Similar to many single-cell analysis tools currently available, celltypist
works with genes rather than on the isoforms level. A simple pre-processing of the genes TSV file needs to be done to make the files compatible with celltypist
(it expects the first column to be gene names):
cut -f2 genes.tsv > genes_names.tsv
# Create a directory for celltypist result
mkdir celltypist_results
If you have Python
, celltypist
can be installed simply by typing pip install celltypist
on the command line. Then, type python
on the command line to start a Python
interactive shell.
An few lines of codes in the Python
interactive shell will classify the matrix from SMRT Link in just a few minutes on a laptop:
import celltypist
from celltypist import models
models.download_models(model = 'Immune_All_Low.pkl')
predictions = celltypist.annotate("matrix.mtx",
model = 'Immune_All_Low.pkl',
transpose_input = True,
gene_file = 'genes_names.tsv',
cell_file = 'barcodes.tsv',
majority_voting=True)
predictions.to_table("celltypist_results")
In the celltypist_results
folder, you will find a file named predicted_labels.csv
that contains the cell type prediction for each cell. There are many options and models for celltypist
, please refer to celltypist
website for more details. The cells annotations result should be highly similar to kana
. The results from celltypist
v1.3.0 for the PBMC 5k dataset using the command above:
CD16+ NK cells 168
Classical monocytes 721
DC2 38
HSC/MPP 15
Memory B cells 71
NK cells 68
Naive B cells 145
Non-classical monocytes 250
Tcm/Naive cytotoxic T cells 98
Tcm/Naive helper T cells 1504
Tem/Effector helper T cells 356
Tem/Temra cytotoxic T cells 279
Tem/Trm cytotoxic T cells 227
pDC 26
Seurat is a very popular package for single-cell RNA-seq analysis, and we can similarly use it for MAS-Seq data. The guided tutorial from Seurat for PBMC can be used to analyze the gene matrix from MAS-Seq. Briefly, the matrix can be loaded simply with the ReadMtx
function from Seurat and you can follow the tutorial along. Note that SMRT Link has already filtered out the ribosomal and mitochondrial genes, so you will not see those genes from the SMRT Link matrix.

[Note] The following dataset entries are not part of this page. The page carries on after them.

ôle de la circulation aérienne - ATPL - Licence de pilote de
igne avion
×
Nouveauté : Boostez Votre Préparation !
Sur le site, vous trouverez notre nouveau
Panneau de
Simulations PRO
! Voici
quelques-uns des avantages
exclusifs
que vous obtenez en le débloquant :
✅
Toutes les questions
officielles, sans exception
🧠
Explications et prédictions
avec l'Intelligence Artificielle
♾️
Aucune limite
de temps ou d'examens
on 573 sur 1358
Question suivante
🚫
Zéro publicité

An example script based on the tutorial is provided here. The script produces an UMAP plot like this using the PBMC demo data matrix:
The cell clusters are labelled manually using marker genes following the Seurat tutorial. As you can see, the common PBMC cells are separated well with HiFi sequencing without the need of short-reads sequencing. You can also load the isoforms matrix instead of the genes matrix to discover isoforms unique to any cell type! A quick note on reading the isoforms matrix: The Read10X
or ReadMtx
functions by default uses the second column from genes.tsv
as the feature name. With isoforms matrix, you will have duplicate gene names from different isoforms of the same genes. This means that Seurat will rename the gene to unique name, e.g. TP53.1, TP53.2, etc. You can use feature.column = 1
in those functions to ask Seurat to use the isoforms ID as feature name. Nonetheless, if you are using any analysis that relies on gene names, this may cause surprising results.